O podcast “Telepathy Tapes”, criado por Ky Dickens, ganhou popularidade ao afirmar que crianças autistas não verbais podem ler mentes. A série, que se tornou um dos programas mais ouvidos nos Estados Unidos e Reino Unido, mistura histórias de famílias com alegações pseudocientíficas, levantando dúvidas sobre a validade de suas afirmações. Nos dez episódios da primeira temporada, as crianças tentam adivinhar números ou palavras que os pais estão pensando, com resultados que supostamente mostram altos índices de acerto.

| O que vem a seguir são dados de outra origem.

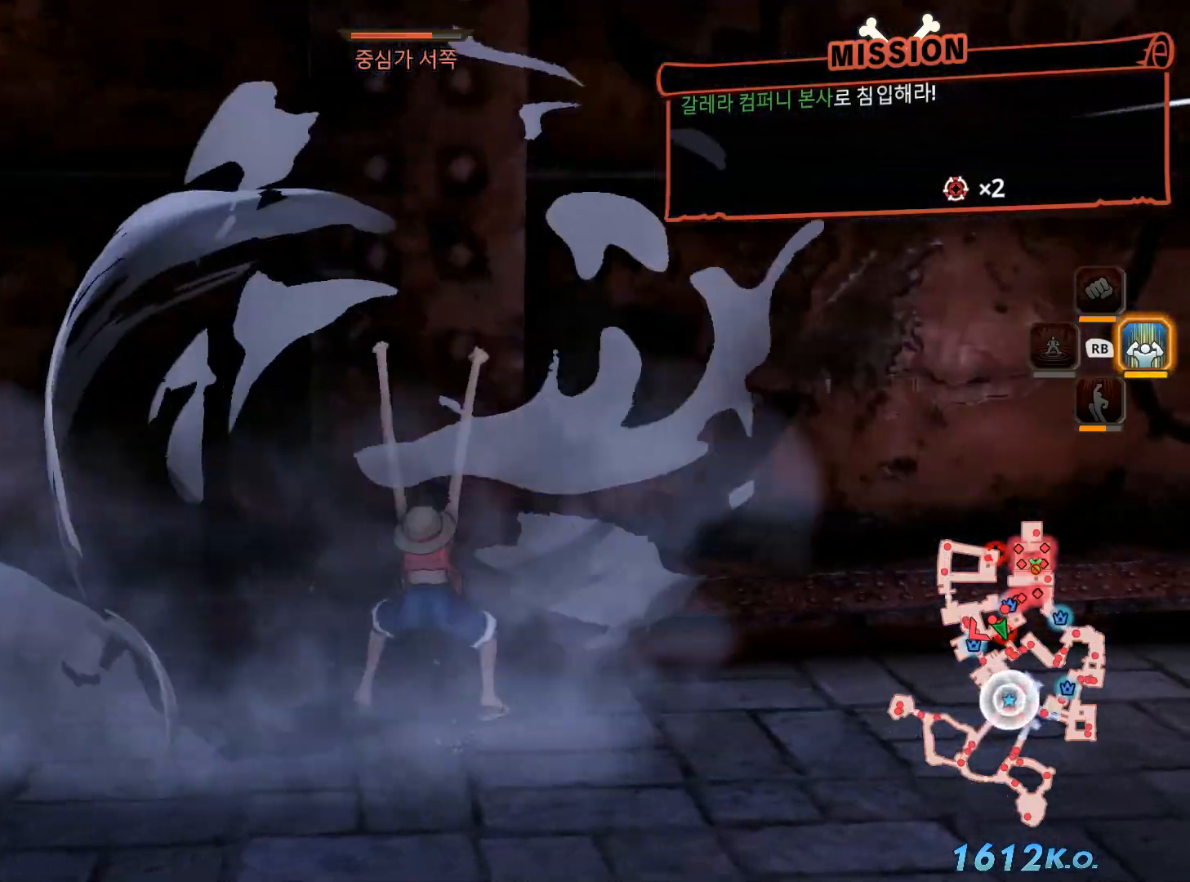
{"dt_ms": 500, "buttons": ["X"], "left_stick": "center", "right_stick": "center", "events": [[100, "X", "down"], [183, "X", "up"], [267, "X", "down"], [367, "X", "up"], [450, "X", "down"]]}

Embora Dickens reconheça que suas evidências não seguem os padrões científicos, ela critica a comunidade científica por não aceitar novas ideias. O podcast sugere que essas crianças têm habilidades especiais, como clarividência, mas não apresenta vozes críticas que questionem essas alegações. Especialistas em autismo, como a psicóloga Sara Linuesa, alertam que a narrativa do podcast reforça estereótipos sobre autistas e carece de base científica. As altas taxas de acerto podem ser explicadas pela comunicação não verbal entre pais e filhos, e a falta de rigor nos métodos de Dickens é comparável a estudos antigos que não conseguiram replicar resultados significativos. Apesar das críticas, o podcast atraiu a atenção de grandes agências e influenciadores, como Joe Rogan, que elogiou o trabalho de Dickens. Nenhuma instituição científica respeitável apoia a ideia de que crianças autistas não verbais têm habilidades telepáticas, e a controvérsia em torno do podcast destaca a necessidade de um debate mais rigoroso sobre o fenômeno da telepatia.

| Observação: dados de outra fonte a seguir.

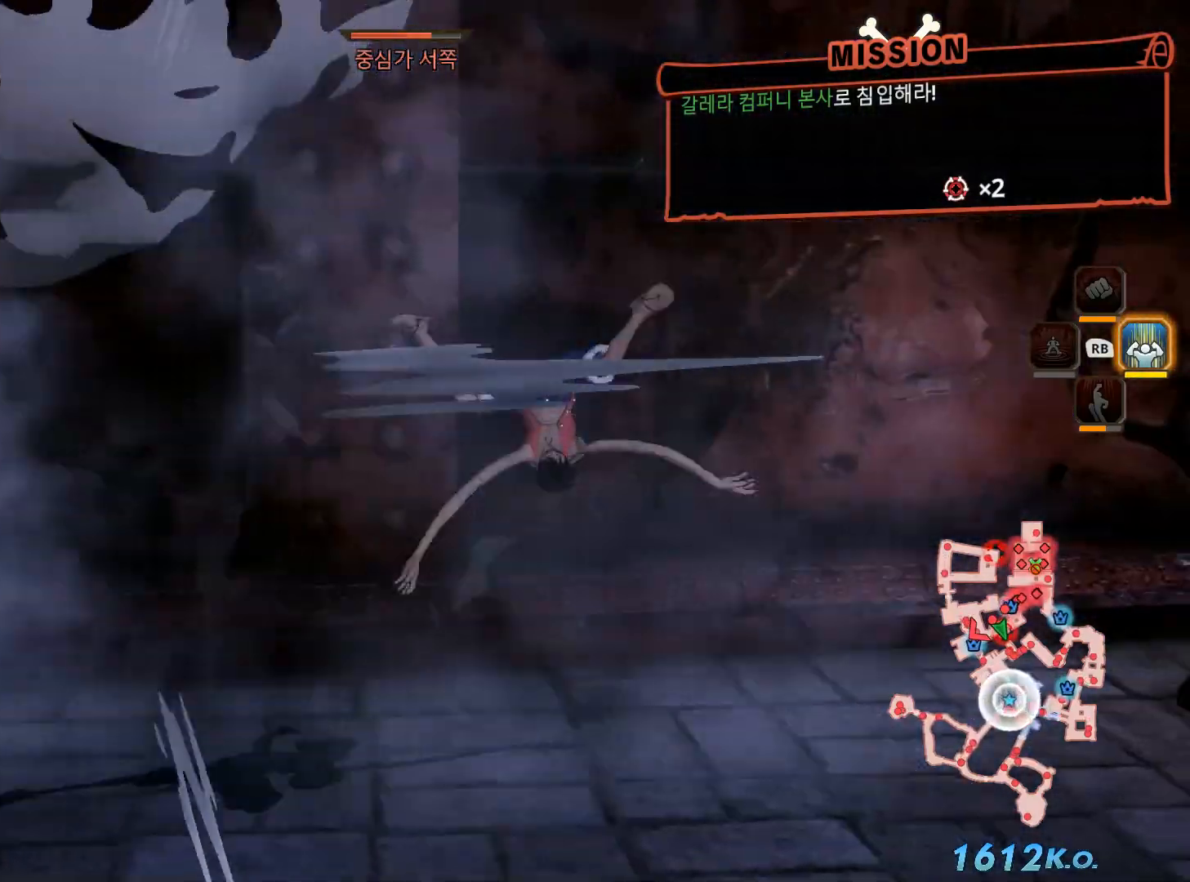
{"dt_ms": 500, "buttons": [], "left_stick": "center", "right_stick": "center", "events": [[50, "X", "up"], [150, "X", "down"], [283, "X", "up"], [367, "X", "down"], [483, "X", "up"]]}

O podcast “Telepathy Tapes”, criado pela cineasta Ky Dickens, ganhou destaque ao afirmar que crianças autistas não verbais podem ler mentes. A série, que se tornou um dos programas mais populares nos Estados Unidos e Reino Unido, combina relatos de famílias com declarações pseudocientíficas, levantando questões sobre a validade científica de suas alegações. A primeira temporada, composta por dez episódios, apresenta experimentos simples onde as crianças tentam adivinhar números ou palavras que os pais estão pensando, com resultados que supostamente indicam altos índices de acerto.
Embora Dickens reconheça que suas evidências não atendem aos padrões científicos tradicionais, ela critica a comunidade científica por sua resistência a novas ideias. O podcast sugere que essas crianças possuem habilidades extraordinárias, como clarividência e comunicação com pessoas falecidas, sem incluir vozes críticas que questionem essas afirmações. Especialistas em autismo, como a psicóloga Sara Linuesa, alertam que a narrativa do podcast reforça estereótipos sobre autistas e carece de base científica, enfatizando que a condição é caracterizada por dificuldades na comunicação e interação social.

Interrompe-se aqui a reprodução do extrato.